_Provided text:_
Monday, April 4, 2011

Become a local marketing ninja


You can focus on just marketing basics and generate an abundance of business, but becoming a truly masterful marketer today requires that you go beyond the fundamentals.
 
Today’s new marketing methods will soon be considered fundamental, so it’s time to embrace this new world of social local marketing and add it to your repertoire. Or, you can sit on the sidelines and watch your business slowly fade away. Like it or not, you have to jump in, and I suggest you start by nailing down your local search marketing strategy.

If all business, like politics, is local then I assume your marketing plan has a local component to it, right? If not, now is the perfect time to get started.
 
The future of your business is literally in the hands of your customers and future prospects. They are in the driver’s seat, literally, holding all of the power in the palm of their hands - on their phone. That power is their ability to easily find what they are looking for from their smart phone.
Social media usage is skyrocketing, especially for women in the 50- to 65-year-old bracket. Combine the power of local search marketing and the usage and evolution of social media as a marketing tool and you get social local marketing.
In spite of your brand identity and value and the strength of your customer relationships, your customer has ready access to more and more choices all thanks to the power of local search marketing results and social media geographic and demographic advertising.

_Raw data:_
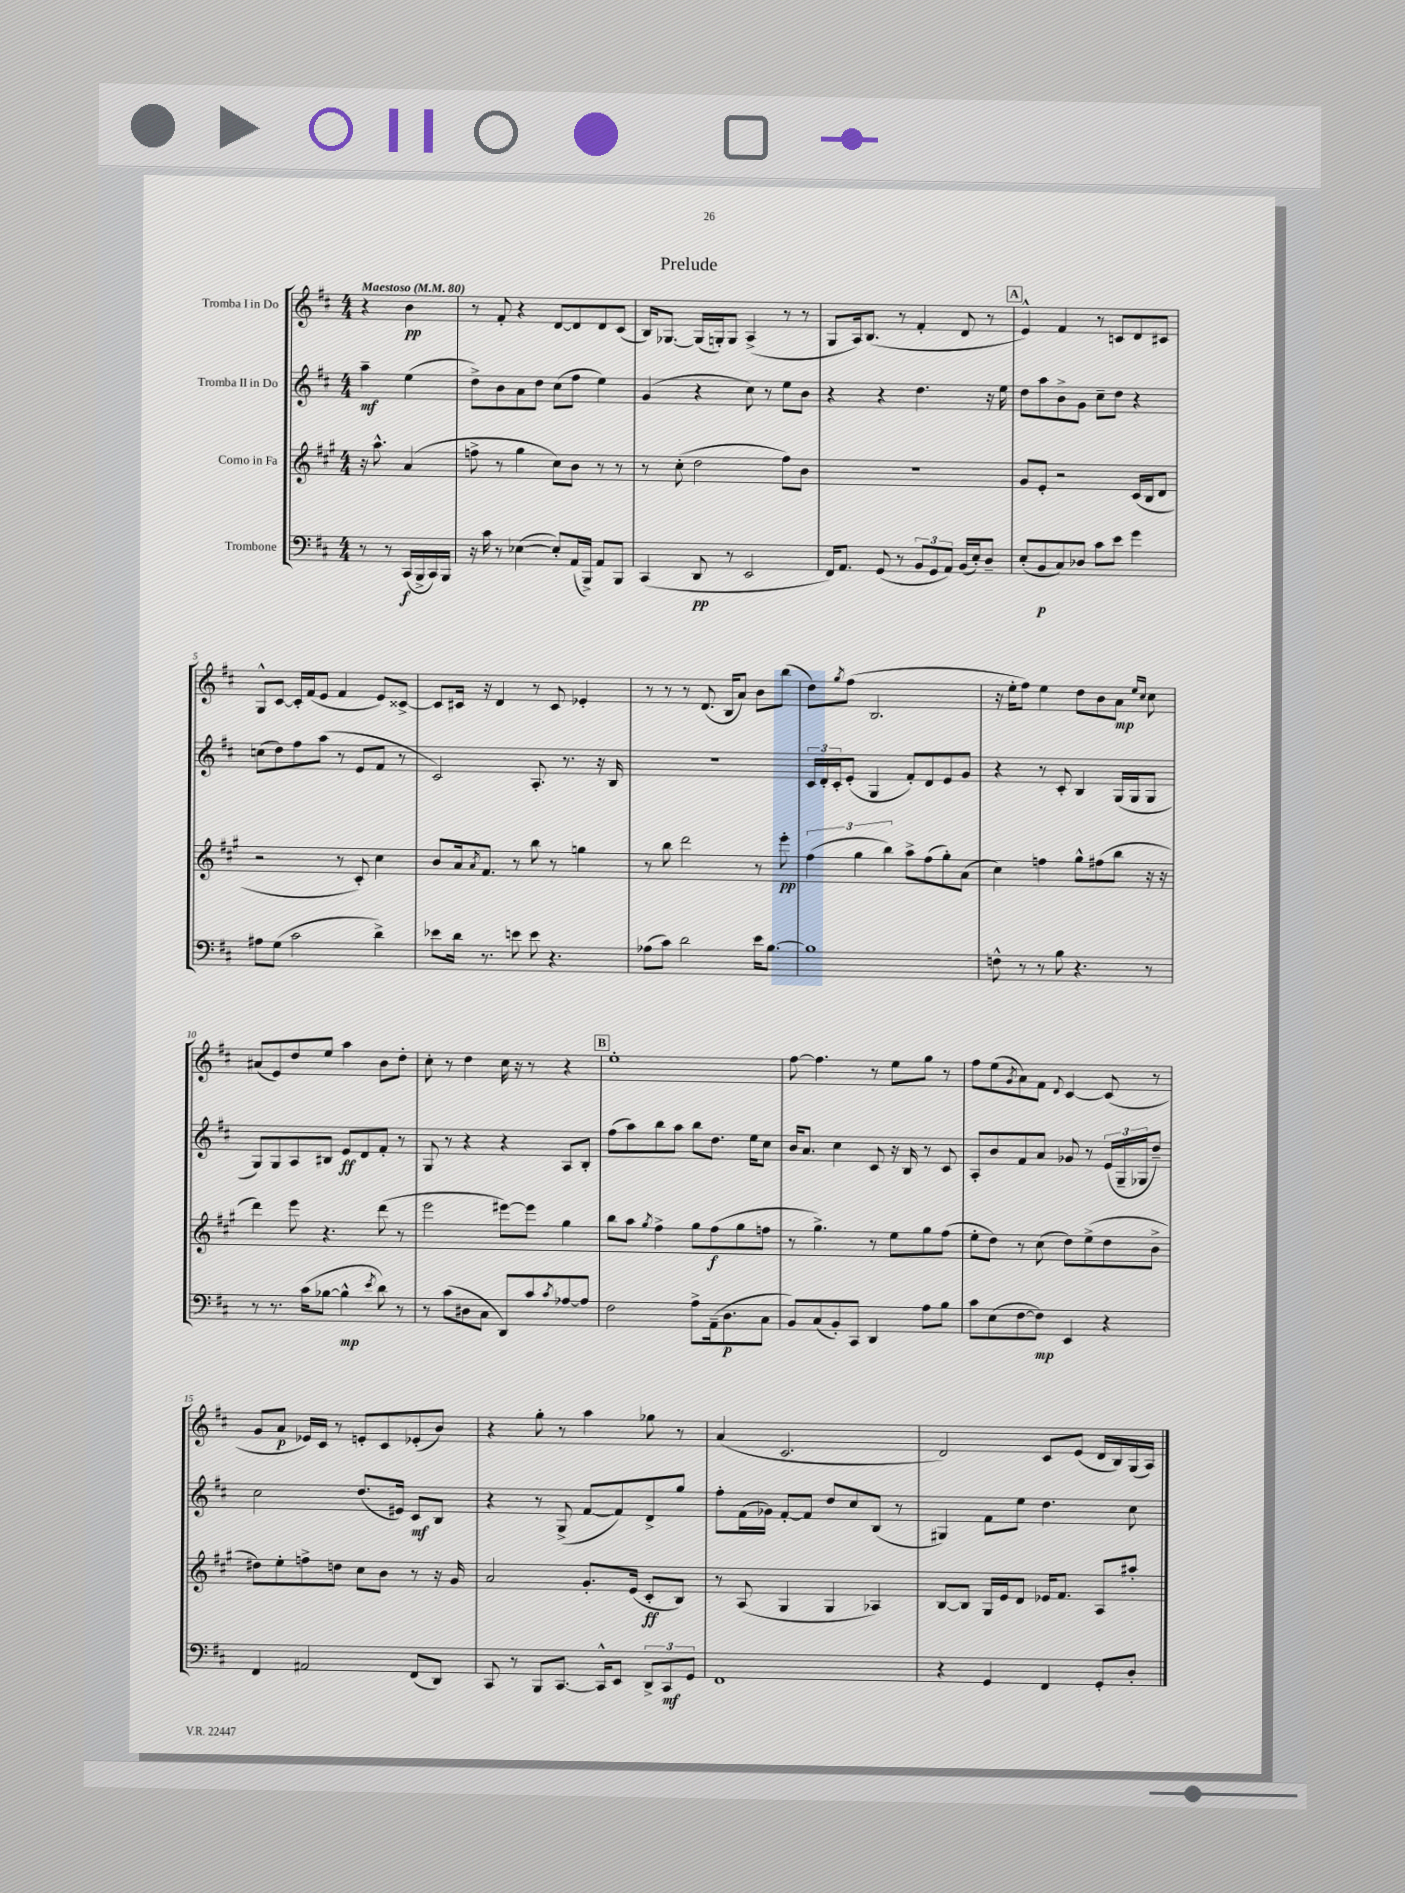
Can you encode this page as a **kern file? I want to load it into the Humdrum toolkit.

**kern	**kern	**kern	**kern
*staff4	*staff3	*staff2	*staff1
*clefF4	*clefG2	*clefG2	*clefG2
*k[f#c#]	*k[f#c#g#]	*k[f#c#]	*k[f#c#]
*M4/4	*M4/4	*M4/4	*M4/4
*MM80	*MM80	*MM80	*MM80
8r	16r	4aa~	4r
.	8.aa^^	.	.
8r	.	.	.
(16CC#	(4a	(4ee	4b
16BBB^	.	.	.
16CC#)	.	.	.
16BBB	.	.	.
=	=	=	=
16r	8ff^	8dd^)	8r
16c#	.	.	.
8r	8r	8b	8f#'
([4E-	4gg#	8a	4r
.	.	8dd	.
8E-'])	8cc#)	(8cc#	[8d
(16AA	8b	8ff#	8d]
16BBB^)	.	.	.
8AA	8r	4ee)	8d
8BBB	8r	.	(8c#
=	=	=	=
(4CC#	8r	(4g	16B)
.	.	.	[8.G-
.	(8cc#'	.	.
8DD	2dd	4r	(16G-]
.	.	.	16G')
8r	.	.	8G
2EE	.	8cc#)	(4A^
.	.	8r	.
.	8ff#)	8ee	8r
.	8b	8b	8r
=	=	=	=
16FF#)	1r	4r	8G
8.AA	.	.	.
.	.	.	16A)
.	.	.	(8.B
(8GG	.	4r	.
8r	.	.	8r
12BB	.	4.dd	4f#'
12GG	.	.	.
12AA)	.	.	.
(16BB	.	.	8d
16E')	.	.	.
8D~	.	16r	8r
.	.	16ee	.
=	=	=	=
(8E'	8g#	8dd	4e^^)
8BB	8e'	8aa	.
8C#)	2r	8b^	4f#
8D-	.	8g	.
8c#	.	8cc#~	8r
8e	.	8dd	8c
4g	(16c#	4r	8d
.	16B	.	.
.	8d	.	8c#
=	=	=	=
8A#	2r	(8cc	8G^^
(8G	.	8dd)	[8c#
2c#	.	8ff#	16c#']
.	.	.	(16f#
.	.	(8aa	8e
.	8r	8r	4f#
.	8c#')	8e	.
4d^)	4cc#	8f#	8e)
.	.	8r	[8c##^
=	=	=	=
8e-	8b	2c#)	8c##]
16d	16a	.	16c#
.	8qa	.	.
8.r	8.f#	.	16r
.	.	.	4d
8e	8r	.	.
8e	8bb	8.A'	8r
4.r	8r	.	8c#
.	.	8.r	.
.	4gg	.	4e-'
.	.	16r	.
.	.	16B	.
=	=	=	=
(8A-	8r	1r	8r
8c#)	8bb	.	8r
2d	2ddd	.	8r
.	.	.	(8.d
.	.	.	16B
.	.	.	8a)
16e	8r	.	8b
[8.B	.	.	.
.	8eee'	.	(8bb
=	=	=	=
1B]	(6ff#	24c#	8dd)
.	.	24d'	.
.	.	24c#'	.
.	.	.	8qgg
.	.	(8e'	(8ff#
.	6gg#	.	.
.	.	4G	2.B
.	6bb)	.	.
.	8aa^	8f#')	.
.	(8ff#	8d	.
.	8gg#')	8e	.
.	(8a	8g	.
=	=	=	=
8F^^	4cc#)	4r	16r
.	.	.	16ee'
8r	.	.	8ff#)
8r	4ff	8r	4ee
8B	.	8c#'	.
4.r	8gg#^^	4B	8dd
.	(8ff#	.	8b
.	8bb	(16G	8a
.	.	16G	.
.	.	.	16qqee
.	.	.	16qqcc#
8r	16r	8G	8cc#
.	16r	.	.
=	=	=	=
8r	4ddd)	8G)	(8a#
8.r	.	8G	8e)
.	8eee	8A	8dd
(16c#	.	.	.
[8B-	4.r	8B#	8ee
4B-^^]	.	8e	4aa
.	.	8d	.
8qe	.	.	.
8d)	(8ddd	8f#'	8b
8r	8r	8r	8dd'
=	=	=	=
8r	2eee	8G	8cc#'
(8c#	.	8r	8r
8D#	.	4r	4dd
8C#	.	.	.
8DD)	[8eee#)	4r	16cc#
.	.	.	16r
8c#	8eee#]	.	8r
8qc#	.	.	.
[8A-	4gg#	8A	4r
8A-]	.	8B'	.
=	=	=	=
2F#	8bb	(8ff#	1ee'
.	8aa	8aa)	.
.	8qgg#	.	.
.	4ff#^	8bb	.
.	.	8aa	.
8A^	8gg#	8bb	.
(16AA~	(8ff#	8.dd	.
8.D	.	.	.
.	8gg#	.	.
.	.	16ee	.
8C#	8ff	8cc#	.
=	=	=	=
8BB)	8r	16b	[8ff#
.	.	8.a	.
(8C#	4.gg#^)	.	4.ff#]
8BB')	.	4cc#	.
8CC#	.	.	.
4DD	8r	8c#	8r
.	8ee	16r	8ee
.	.	16B	.
8A	8gg#	8r	8gg
8B	(8ff#	8c#	8r
=	=	=	=
8c#	8ee'	8A'	8ff#
(8E	8dd)	8b	(8ee
.	.	.	8qg
[8F#	8r	8f#	8a)
8F#])	(8cc#	8a	8f#
.	.	.	8qqd
4EE	8dd)	8g-	[4c#
.	(8ee^	8r	.
4r	8dd	(24e	(8c#]
.	.	24G~	.
.	.	24G-	.
.	8b^	8dd~)	8r
=	=	=	=
4FF#	8dd#)	2cc#	8g
.	8ee'	.	8a
2AA#	8ff^	.	16e-)
.	.	.	16c#
.	8dd	.	8r
.	8cc#	(8.dd	8e'
.	8b	.	8c#
.	.	16e#)	.
(8FF#	8r	8c#	(8e-'
8DD)	16r	8B	8b)
.	16g#	.	.
=	=	=	=
8CC#	2a	4r	4r
8r	.	.	.
8BBB	.	8r	8gg'
[8.CC#	.	(8G^	8r
.	8.g#'	[8f#	4aa
16CC#^^]	.	.	.
8EE	.	8f#])	.
.	(16e	.	.
12DD^	8c#'	8d^	8gg-
12CC#	.	.	.
.	8B)	8gg	8r
12GG	.	.	.
=	=	=	=
1FF#	8r	8ff#'	(4a
.	(8A	(16f#	.
.	.	16g-)	.
.	4G#	[8f#'	2.c#
.	.	8f#]	.
.	4G#	8dd	.
.	.	8cc#	.
.	4A-)	(8B	.
.	.	8r	.
=	=	=	=
4r	[8B	4G#)	2d)
.	8B]	.	.
4GG	16G#	8f#	.
.	16e	.	.
.	8d	8ee	.
4FF#	16e-	4.dd	8c#
.	8.f#	.	.
.	.	.	(8e
8GG'	8A	.	16d
.	.	.	16B)
8D'	8aa#'	8cc#	(16G
.	.	.	16A)
==	==	==	==
*-	*-	*-	*-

_Tasks and exercises:_
[a] Please reproduce the local marketing post word for word, starting with "You can focus" and going on through "to get started.".
[b] Answer these questions from the local marketing post:
(i) What does the post suggest starting with?
(ii) Which group's social media usage is singled out as skyrocketing?
(iii) What power does the post say customers hold in the palm of their hands?

_Expected results:_
[a]
You can focus on just marketing basics and generate an abundance of business, but becoming a truly masterful marketer today requires that you go beyond the fundamentals.
 
Today’s new marketing methods will soon be considered fundamental, so it’s time to embrace this new world of social local marketing and add it to your repertoire. Or, you can sit on the sidelines and watch your business slowly fade away. Like it or not, you have to jump in, and I suggest you start by nailing down your local search marketing strategy.

If all business, like politics, is local then I assume your marketing plan has a local component to it, right? If not, now is the perfect time to get started.

[b]
(i) Nailing down your local search marketing strategy.
(ii) Women in the 50- to 65-year-old bracket.
(iii) Their ability to easily find what they are looking for from their smart phone.